Hearing the powerful poem (Lenox Hill) of the elephants falling off the cliff in Kashmir returned me to the mood I awakened with this morning. Well, not the horror, but the deep sadness I felt. The reason? Two weeks ago, I had decided on my next protest action, planning to travel to Minnesota to stand with indigenous people to prevent continued work on line 3. The pipeline was to be on sacred native land, ready to contaminate the Mississippi and another dozen rivers. I had clarity, thinking I needed to do my part to stand in its way.
Then, yesterday, I realized that I just couldn’t do it, that taking care of my physical self had to take precedence over my desire to stop the pipeline. I was acutely conscious of disappointing others who were counting on my company both for travel and in being there. They, being true friends, understood my decision, but I awoke filled with giant disappointment in myself.
When I was dressing, I pulled on a pair of last year’s pants, but they were too tight, and I couldn’t blame it on the laundry. Another disappointment, on top of what I was already feeling. I added the pants to the good will pile and grabbed another bigger pair. Just then my husband walked into our room and caressed me, saying, “You are so beautiful.” It was partly the words, but more his sincerity that moved me so much. Isn’t there a song with the words, ‘the eyes of love’? He definitely sees me with the eyes of love.

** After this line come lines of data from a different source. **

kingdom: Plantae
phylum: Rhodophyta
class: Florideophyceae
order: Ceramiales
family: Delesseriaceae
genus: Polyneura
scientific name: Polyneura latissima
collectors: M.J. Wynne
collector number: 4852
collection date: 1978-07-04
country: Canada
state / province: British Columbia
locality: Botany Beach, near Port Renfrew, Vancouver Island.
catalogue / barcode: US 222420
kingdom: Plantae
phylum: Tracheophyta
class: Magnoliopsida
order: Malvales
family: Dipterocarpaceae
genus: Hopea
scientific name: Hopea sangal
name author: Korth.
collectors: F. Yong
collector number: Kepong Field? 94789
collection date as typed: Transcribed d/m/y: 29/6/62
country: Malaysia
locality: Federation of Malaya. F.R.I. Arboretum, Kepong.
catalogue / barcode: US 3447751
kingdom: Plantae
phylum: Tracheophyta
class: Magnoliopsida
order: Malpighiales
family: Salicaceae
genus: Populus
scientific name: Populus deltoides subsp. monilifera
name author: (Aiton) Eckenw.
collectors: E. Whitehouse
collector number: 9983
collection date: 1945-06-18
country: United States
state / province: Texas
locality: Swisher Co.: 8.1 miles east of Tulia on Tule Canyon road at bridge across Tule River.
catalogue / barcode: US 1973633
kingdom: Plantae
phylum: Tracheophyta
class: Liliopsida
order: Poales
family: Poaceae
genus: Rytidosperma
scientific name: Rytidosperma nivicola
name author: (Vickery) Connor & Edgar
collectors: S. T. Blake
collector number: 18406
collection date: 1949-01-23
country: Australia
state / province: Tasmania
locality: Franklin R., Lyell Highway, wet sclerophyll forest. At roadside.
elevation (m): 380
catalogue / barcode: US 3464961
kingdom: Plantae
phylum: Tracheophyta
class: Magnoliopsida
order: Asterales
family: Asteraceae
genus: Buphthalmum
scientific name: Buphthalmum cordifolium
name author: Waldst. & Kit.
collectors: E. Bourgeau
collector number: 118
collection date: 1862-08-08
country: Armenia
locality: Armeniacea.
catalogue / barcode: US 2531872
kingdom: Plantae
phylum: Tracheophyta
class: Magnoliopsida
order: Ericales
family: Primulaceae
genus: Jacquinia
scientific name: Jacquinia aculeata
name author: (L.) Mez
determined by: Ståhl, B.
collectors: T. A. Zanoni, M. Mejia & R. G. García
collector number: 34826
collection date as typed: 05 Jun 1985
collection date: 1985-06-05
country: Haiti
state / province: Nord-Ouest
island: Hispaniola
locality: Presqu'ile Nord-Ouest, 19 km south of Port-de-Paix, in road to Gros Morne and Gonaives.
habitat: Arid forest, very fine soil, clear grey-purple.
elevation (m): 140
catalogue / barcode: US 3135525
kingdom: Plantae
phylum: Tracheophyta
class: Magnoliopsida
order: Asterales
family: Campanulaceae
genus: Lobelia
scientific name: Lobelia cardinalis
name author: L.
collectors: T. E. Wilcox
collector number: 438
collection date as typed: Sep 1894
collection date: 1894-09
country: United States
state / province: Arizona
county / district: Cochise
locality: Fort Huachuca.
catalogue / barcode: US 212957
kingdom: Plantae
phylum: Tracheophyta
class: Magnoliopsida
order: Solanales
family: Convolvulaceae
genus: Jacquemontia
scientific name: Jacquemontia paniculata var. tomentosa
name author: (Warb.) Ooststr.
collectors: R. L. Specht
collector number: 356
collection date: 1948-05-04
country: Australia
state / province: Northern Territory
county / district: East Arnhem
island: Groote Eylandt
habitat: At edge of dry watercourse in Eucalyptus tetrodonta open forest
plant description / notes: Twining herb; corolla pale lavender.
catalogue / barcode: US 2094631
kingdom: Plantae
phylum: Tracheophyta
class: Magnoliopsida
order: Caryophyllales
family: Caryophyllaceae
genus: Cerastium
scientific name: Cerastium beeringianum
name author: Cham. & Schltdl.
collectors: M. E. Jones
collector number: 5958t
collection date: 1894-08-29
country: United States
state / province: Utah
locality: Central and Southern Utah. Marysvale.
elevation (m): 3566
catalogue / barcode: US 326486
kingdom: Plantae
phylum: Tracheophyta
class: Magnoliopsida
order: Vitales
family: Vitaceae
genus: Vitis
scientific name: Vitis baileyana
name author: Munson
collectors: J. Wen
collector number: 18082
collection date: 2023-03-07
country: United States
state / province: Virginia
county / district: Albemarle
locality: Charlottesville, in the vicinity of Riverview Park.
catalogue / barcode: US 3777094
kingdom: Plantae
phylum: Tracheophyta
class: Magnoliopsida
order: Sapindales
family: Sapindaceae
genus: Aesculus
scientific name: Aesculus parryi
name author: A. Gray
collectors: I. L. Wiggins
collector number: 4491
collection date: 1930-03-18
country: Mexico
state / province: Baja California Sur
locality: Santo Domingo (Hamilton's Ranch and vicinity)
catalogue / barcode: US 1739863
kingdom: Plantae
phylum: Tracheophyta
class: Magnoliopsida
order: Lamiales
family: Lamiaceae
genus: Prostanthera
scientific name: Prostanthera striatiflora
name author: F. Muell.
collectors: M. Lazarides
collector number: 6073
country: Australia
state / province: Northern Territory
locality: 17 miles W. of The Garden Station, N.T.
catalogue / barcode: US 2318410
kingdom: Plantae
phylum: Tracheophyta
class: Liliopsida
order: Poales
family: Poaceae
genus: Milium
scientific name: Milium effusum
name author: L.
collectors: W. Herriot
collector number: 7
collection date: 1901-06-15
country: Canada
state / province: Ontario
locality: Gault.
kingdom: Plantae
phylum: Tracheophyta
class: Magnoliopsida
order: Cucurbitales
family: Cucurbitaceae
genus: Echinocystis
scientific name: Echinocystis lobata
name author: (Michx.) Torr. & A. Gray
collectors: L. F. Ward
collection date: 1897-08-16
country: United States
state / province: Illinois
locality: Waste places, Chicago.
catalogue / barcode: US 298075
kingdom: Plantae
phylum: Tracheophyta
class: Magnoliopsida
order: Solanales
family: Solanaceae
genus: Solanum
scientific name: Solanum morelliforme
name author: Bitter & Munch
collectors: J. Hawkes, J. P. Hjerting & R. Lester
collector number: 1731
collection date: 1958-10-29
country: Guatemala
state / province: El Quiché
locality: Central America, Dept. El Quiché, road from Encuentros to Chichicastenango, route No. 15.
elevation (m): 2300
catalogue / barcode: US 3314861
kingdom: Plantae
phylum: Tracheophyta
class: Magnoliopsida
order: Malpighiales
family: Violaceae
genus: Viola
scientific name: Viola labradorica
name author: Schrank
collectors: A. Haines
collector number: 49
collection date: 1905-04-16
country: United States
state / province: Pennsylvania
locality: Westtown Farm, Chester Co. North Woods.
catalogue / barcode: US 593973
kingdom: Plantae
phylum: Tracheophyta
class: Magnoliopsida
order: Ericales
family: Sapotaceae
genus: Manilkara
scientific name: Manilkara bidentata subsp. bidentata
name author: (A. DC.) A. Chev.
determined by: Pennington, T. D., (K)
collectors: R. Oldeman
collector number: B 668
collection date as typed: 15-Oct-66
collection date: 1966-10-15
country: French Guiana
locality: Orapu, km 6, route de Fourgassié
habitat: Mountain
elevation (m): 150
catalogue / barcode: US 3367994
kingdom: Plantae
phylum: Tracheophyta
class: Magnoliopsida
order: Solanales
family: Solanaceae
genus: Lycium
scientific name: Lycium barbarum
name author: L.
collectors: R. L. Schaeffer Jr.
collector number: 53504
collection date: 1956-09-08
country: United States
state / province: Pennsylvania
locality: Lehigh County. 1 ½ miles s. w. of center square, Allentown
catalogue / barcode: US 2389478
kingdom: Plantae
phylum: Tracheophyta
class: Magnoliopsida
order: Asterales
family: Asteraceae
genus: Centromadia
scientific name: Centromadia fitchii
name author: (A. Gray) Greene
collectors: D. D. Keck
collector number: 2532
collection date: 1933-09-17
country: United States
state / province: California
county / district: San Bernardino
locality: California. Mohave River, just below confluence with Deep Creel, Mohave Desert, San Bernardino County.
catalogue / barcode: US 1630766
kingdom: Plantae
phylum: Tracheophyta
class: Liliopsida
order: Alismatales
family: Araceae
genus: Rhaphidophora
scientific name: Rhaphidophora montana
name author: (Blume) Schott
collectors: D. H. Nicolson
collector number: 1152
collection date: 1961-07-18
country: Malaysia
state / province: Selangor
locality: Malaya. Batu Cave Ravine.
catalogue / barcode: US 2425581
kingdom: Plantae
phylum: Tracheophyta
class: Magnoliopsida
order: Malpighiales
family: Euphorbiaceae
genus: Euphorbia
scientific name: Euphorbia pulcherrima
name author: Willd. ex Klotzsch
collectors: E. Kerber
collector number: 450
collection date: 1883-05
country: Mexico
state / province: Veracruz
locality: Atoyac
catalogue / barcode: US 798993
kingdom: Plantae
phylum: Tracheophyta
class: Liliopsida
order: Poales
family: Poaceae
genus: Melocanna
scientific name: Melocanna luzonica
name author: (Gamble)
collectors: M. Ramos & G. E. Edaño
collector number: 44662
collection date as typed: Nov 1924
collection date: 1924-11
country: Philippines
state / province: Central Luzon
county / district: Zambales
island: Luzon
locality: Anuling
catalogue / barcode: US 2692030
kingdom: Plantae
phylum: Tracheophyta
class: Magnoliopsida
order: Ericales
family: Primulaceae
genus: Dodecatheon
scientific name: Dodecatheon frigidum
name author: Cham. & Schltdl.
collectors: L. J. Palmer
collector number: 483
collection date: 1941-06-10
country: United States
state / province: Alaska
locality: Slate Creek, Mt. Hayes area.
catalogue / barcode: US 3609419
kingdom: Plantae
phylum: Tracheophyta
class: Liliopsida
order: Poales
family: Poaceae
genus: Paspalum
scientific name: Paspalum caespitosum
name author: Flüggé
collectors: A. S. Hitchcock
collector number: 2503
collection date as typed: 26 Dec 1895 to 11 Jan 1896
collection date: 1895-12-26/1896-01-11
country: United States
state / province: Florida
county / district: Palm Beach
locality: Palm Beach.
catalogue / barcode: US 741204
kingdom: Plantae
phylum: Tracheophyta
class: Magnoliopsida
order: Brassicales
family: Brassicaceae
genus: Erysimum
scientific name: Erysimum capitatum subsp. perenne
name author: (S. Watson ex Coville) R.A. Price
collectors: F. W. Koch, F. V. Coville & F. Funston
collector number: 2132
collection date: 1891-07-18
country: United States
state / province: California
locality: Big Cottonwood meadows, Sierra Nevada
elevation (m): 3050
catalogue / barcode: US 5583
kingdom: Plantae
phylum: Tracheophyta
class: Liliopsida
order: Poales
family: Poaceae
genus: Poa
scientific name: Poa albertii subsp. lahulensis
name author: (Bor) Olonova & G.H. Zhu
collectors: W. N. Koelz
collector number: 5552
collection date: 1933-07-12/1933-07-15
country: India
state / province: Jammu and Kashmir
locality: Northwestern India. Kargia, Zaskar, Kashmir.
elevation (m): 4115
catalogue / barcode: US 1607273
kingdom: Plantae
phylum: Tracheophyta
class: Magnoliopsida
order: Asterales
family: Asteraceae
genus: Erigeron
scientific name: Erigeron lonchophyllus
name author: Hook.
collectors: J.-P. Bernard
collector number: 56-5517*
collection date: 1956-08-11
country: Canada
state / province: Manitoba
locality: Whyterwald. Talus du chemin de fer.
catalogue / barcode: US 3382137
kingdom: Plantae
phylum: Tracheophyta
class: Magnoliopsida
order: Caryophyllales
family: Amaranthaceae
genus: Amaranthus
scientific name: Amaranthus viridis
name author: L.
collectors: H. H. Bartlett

I didn’t feel like it, but I went to Wegman’s anyway. This weekly trip is usually a treat for me, a half hour drive with favorite tunes playing, then plugging in to their free electric charging station while I shop. I arrived there about 7:30, during old-people-shopping time, so the store was not crowded.
Halfway there, my mood started to lift. Then, at the store, a couple of things raised my spirits even more. Outside the store, where the plants are always appealing, I saw hanging baskets of red begonias that needed to be by my front door. Inside were fresh peaches, the first I’ve seen this season! Of course, they’re not local, but looked so good, so I added a few to my cart.
When I was at checkout, the woman helping me seemed to be extra careful packing, rearranging so the grapes and peaches were on top of the heavier things. When I thanked her for the extra attention that she was giving my groceries, her smile in response reminded me that the best way to make yourself feel better is to do something nice for someone else.
My ride home was delightful, filled with tunes from the seventies. I had plenty of time to put away the groceries and to hang the begonias — actually, to ask my husband to hang them — before my zoom tap class started. My energy level fluctuates from day to day, and today it was good. I could remember most of the steps and enjoyed the music, this time ending with Frank Sinatra’s Summer Wind for the cool-down.
When I think to what lies ahead for today, I am immediately calmed as I anticipate Zen meditation at 6:30, on Zoom, of course. This is usually followed by the Monday night local social justice group, but tonight I’m going to play hooky, so I can celebrate Bob Dylan’s 80th birthday with the Nields during their Monday night concert. Today will end well. All’s well that ends well, even on a moody Monday.